Take-Aways (AI)
- Copyright concept: Only creative natural persons are original authors; employers and legal entities can only acquire rights derivatively.
- Individuality requirement: The ability to create a work presupposes an individual intellectual creation, not merely banal, logically predetermined compilations.
- Examination documents: Tasks and image compositions lack individuality if they result exclusively from legal standards and common everyday situations.
- UWG Art. 5 lit. c: Protection only applies to the adoption of marketable work results without the infringer’s own reasonable development effort.
Decision of the HGer BE of June 17, 2015, HG 15 39:
- Art. 6, 9 and 16 para. 1 URG: concept of the author; creator principle; active legitimation
- Employers or legal entities that are not creators cannot acquire copyrights originally, but only derivatively, for which appropriate proof must be provided (E. 17).
- Art. 2 para. 1 URG: Concept of work; individuality of intellectual creation
- The individuality of a work is to be denied if it is a banal composition predetermined by factual logic without individual character (see BGE 134 III 166, E. 2.5 p. 173). In the case of examination questions and the corresponding picture compositions, the individuality of the intellectual creation is therefore to be denied if the examination tasks result solely from legal norms and everyday situations regulated therein, do not possess any statistical uniqueness and thus do not stand out from the logical or usual (E. 18).

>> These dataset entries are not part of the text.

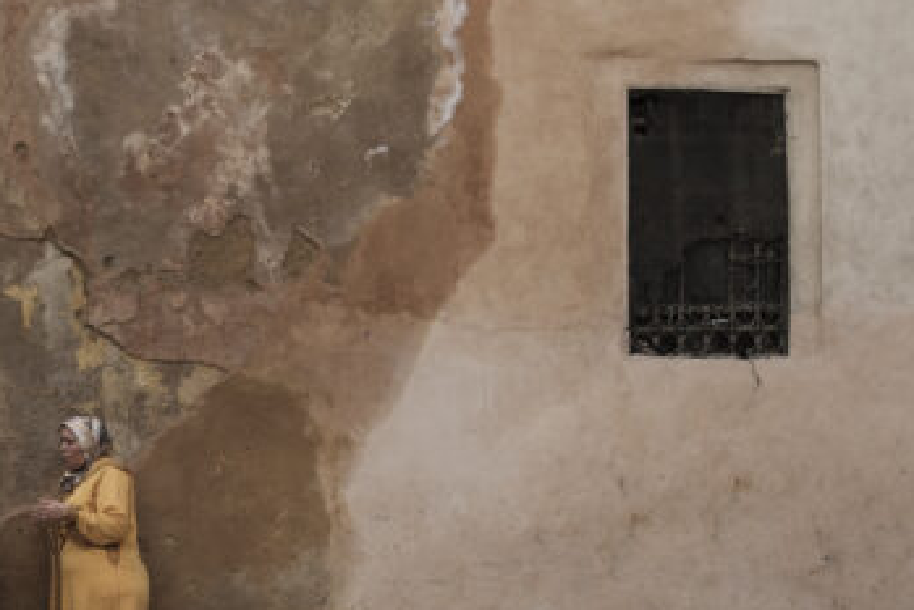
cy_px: 408
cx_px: 16
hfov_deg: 25.1
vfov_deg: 17.7
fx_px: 1956
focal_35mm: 77
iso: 800
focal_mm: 23
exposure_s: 1/2500
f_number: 5.6
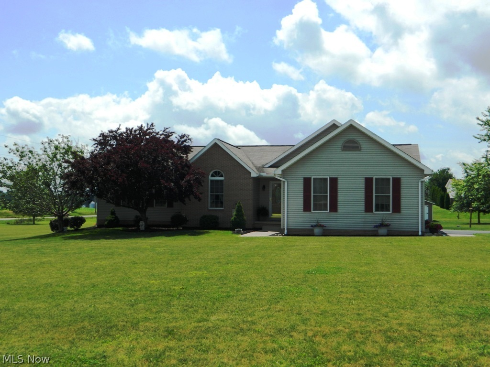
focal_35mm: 41
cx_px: 245
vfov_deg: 35.1
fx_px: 580
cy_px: 184
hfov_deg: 45.8
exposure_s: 1/125
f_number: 9.8
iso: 80
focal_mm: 7.3
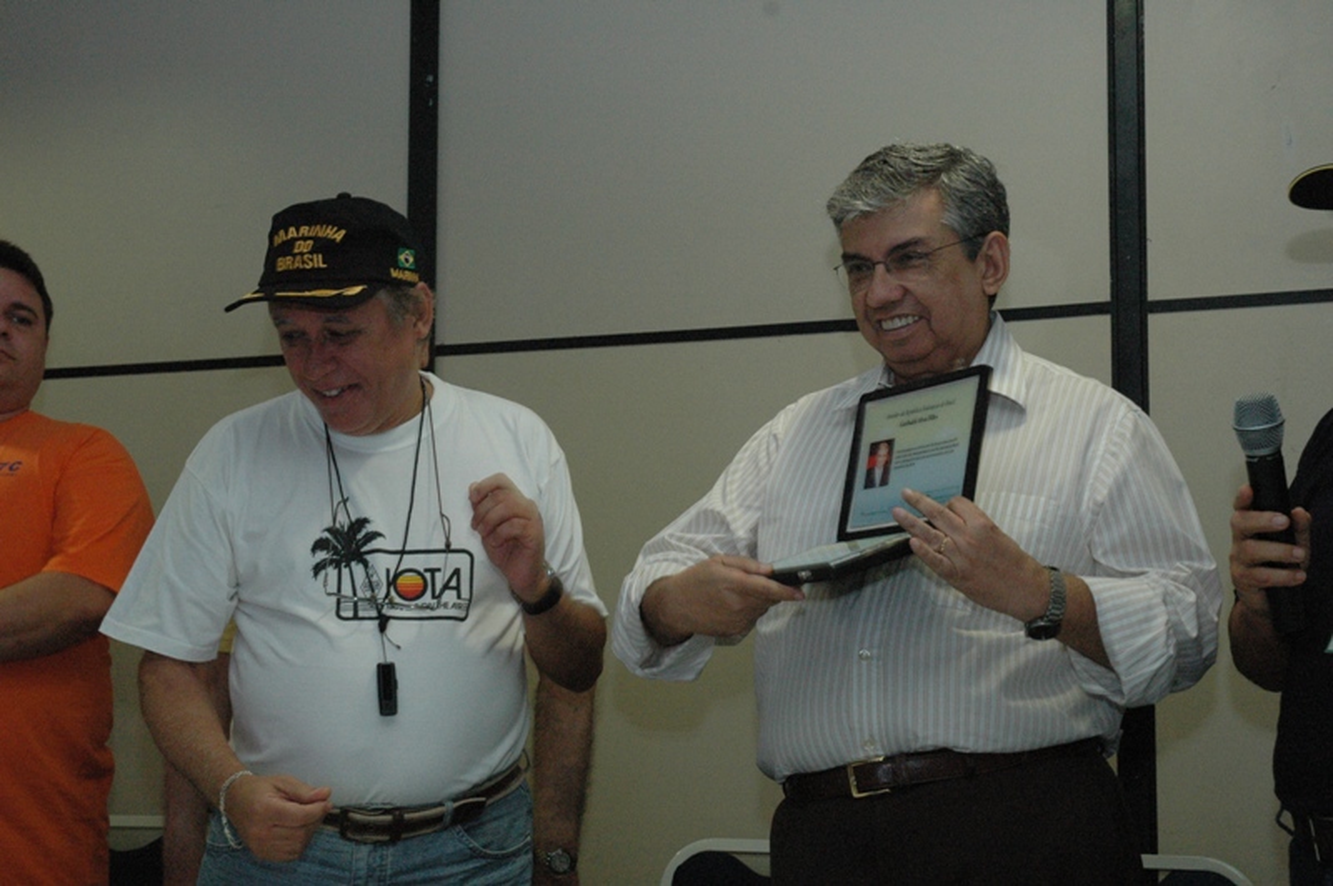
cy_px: 443
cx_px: 666
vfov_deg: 23.7
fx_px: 2109
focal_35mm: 57
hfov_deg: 35.1
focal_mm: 38
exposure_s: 1/60
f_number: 7.1
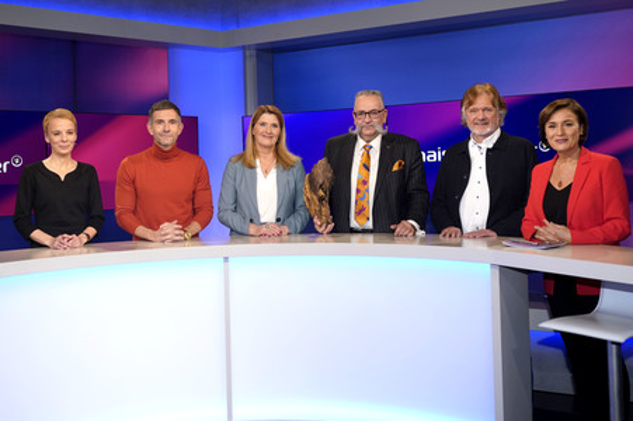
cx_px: 316
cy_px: 210
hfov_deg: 57.3
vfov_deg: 39.9
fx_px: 580
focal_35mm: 33
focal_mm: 33
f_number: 4.5
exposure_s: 1/125
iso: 1600
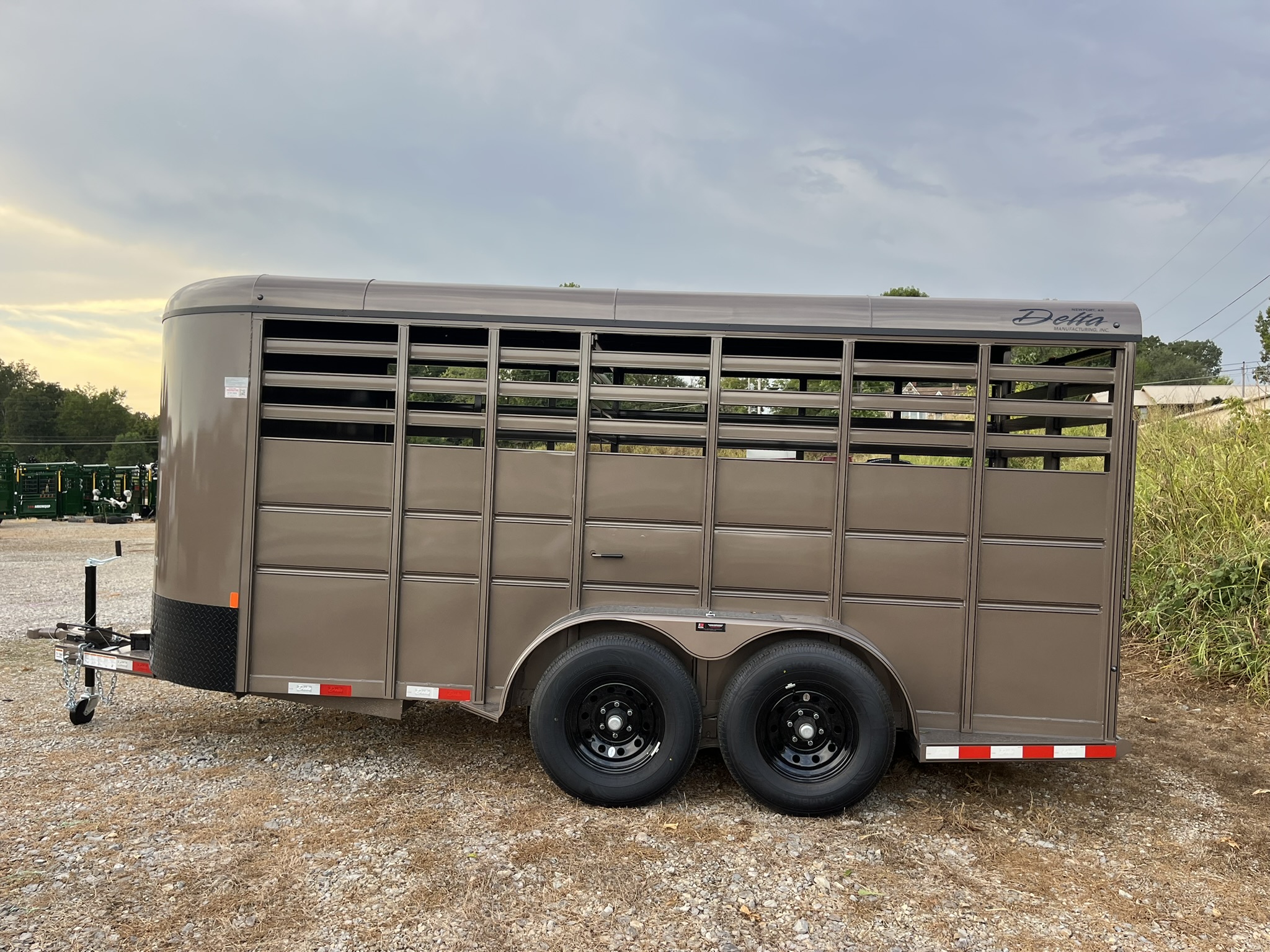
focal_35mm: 26
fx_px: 954
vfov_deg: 53.1
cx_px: 635
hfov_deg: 67.3
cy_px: 476
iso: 50
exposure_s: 1/309
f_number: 1.6
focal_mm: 5.1
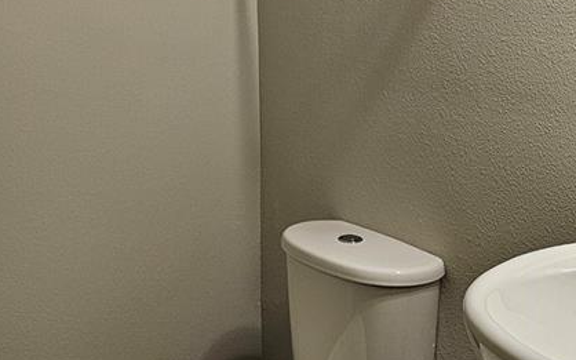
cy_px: -10
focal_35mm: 70
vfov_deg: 18.1
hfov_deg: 29.2
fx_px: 1099
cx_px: 193
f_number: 1.7
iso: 320
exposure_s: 1/120
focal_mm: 6.3
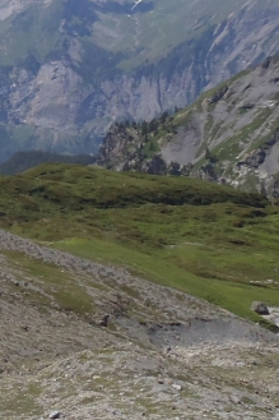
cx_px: -358
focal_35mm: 95
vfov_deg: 21.2
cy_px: 75
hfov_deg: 12.0
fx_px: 1105
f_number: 5.6
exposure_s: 1/400
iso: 80
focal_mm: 5
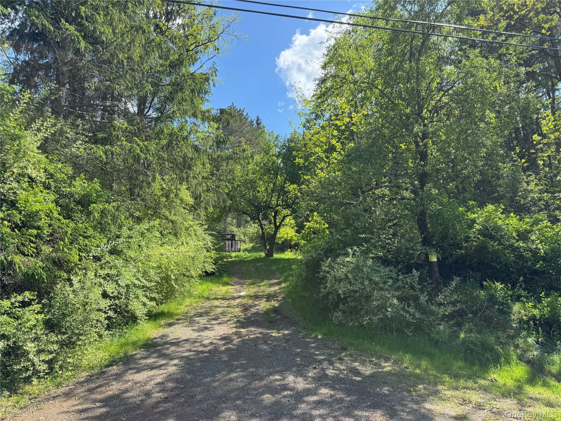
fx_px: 389
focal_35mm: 24
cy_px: 210
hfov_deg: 71.6
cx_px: 280
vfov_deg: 56.8
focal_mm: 6.76
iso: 80
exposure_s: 1/1560
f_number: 1.78
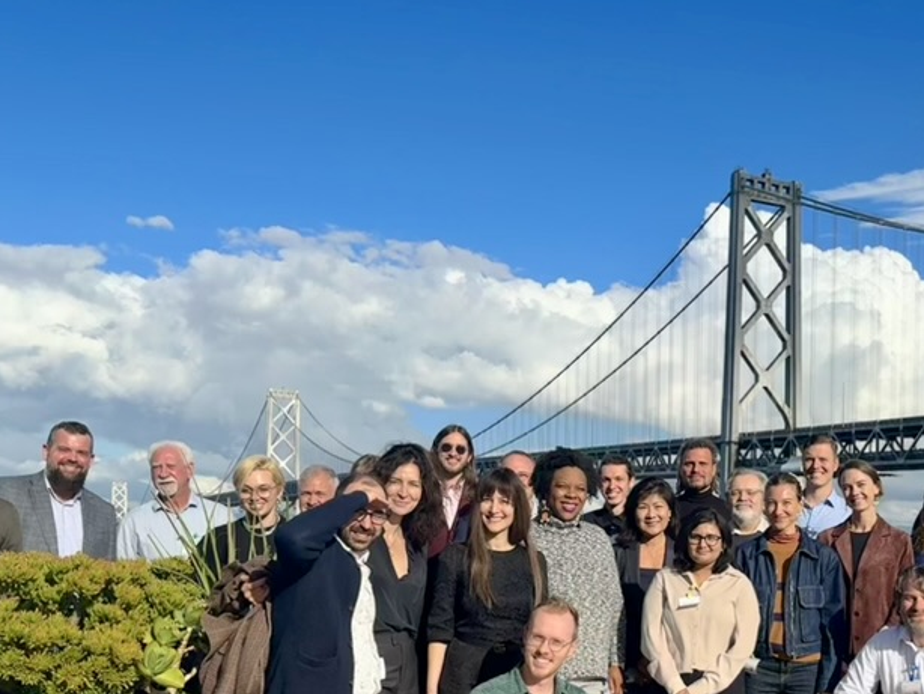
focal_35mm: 40
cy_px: 527
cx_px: 686
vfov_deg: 35.1
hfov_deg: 45.3
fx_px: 1068
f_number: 1.78
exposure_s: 1/7092
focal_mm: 6.76
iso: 80
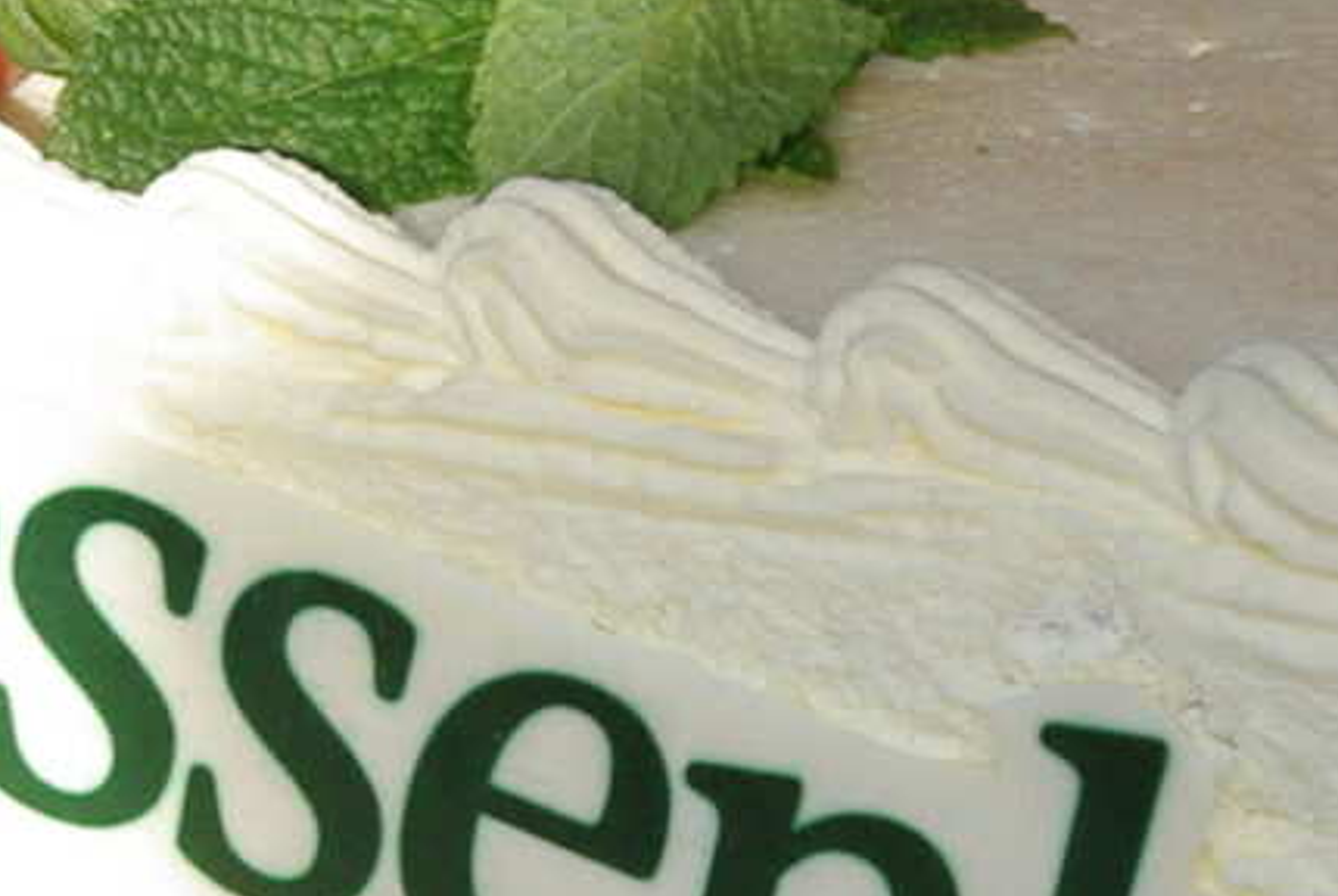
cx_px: 641
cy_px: 1584
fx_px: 20804
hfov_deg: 3.7
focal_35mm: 559
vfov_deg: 2.5
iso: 400
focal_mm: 63
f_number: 9.5
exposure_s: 1/250
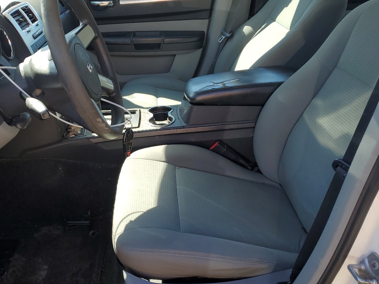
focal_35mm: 34
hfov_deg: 53.2
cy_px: 158
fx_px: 372
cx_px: 135
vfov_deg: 41.7
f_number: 1.5
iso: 50
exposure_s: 1/526
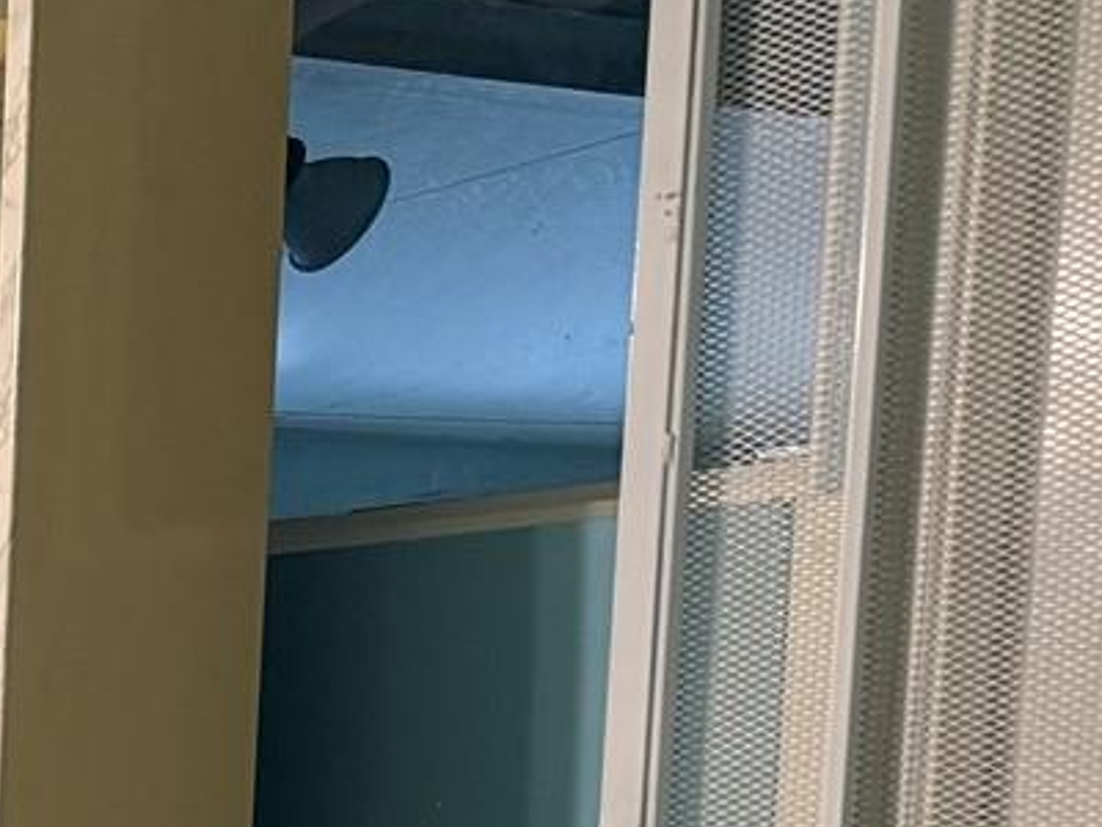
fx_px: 3056
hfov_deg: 16.9
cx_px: -882
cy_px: 1287
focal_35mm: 96
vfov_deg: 14.3
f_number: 1.78
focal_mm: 6.76
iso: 320
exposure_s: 1/60
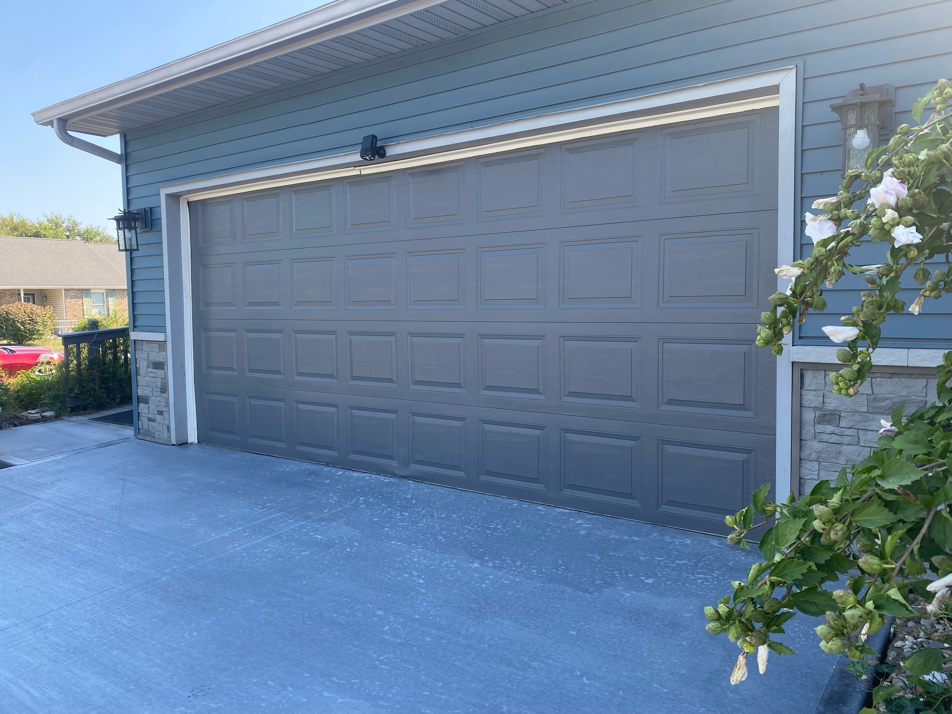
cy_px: 357
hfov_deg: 67.3
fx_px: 715
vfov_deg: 53.1
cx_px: 476
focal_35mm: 26
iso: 32
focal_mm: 4.25
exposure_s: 1/407
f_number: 1.8
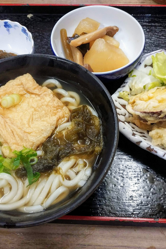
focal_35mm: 45
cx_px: 78
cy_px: 124
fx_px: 311
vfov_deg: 43.6
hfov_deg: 29.9
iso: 246
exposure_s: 1/25
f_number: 2
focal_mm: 4.5
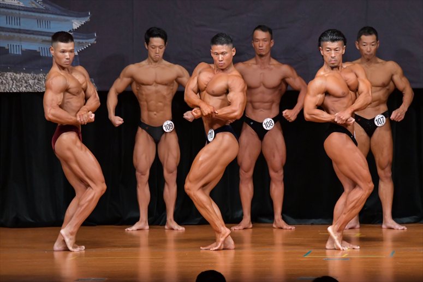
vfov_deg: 5.1
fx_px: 3171
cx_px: 212
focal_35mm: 270
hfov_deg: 7.6
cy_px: 141
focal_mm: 180
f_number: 5.6
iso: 5000
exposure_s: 1/400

- Art. 5 lit. c UWG: Exploitation of third party services; work result ready for the market
- The application of Art. 5 lit. c UCA requires proof that the potential infringer has reproduced a marketable product without reasonable own effort. Only conduct is covered which aims not only to imitate a competitor’s product, but to directly adopt the result without own development effort (cf. BGE 131 III 384, E. 4.1 p. 389; E. 21).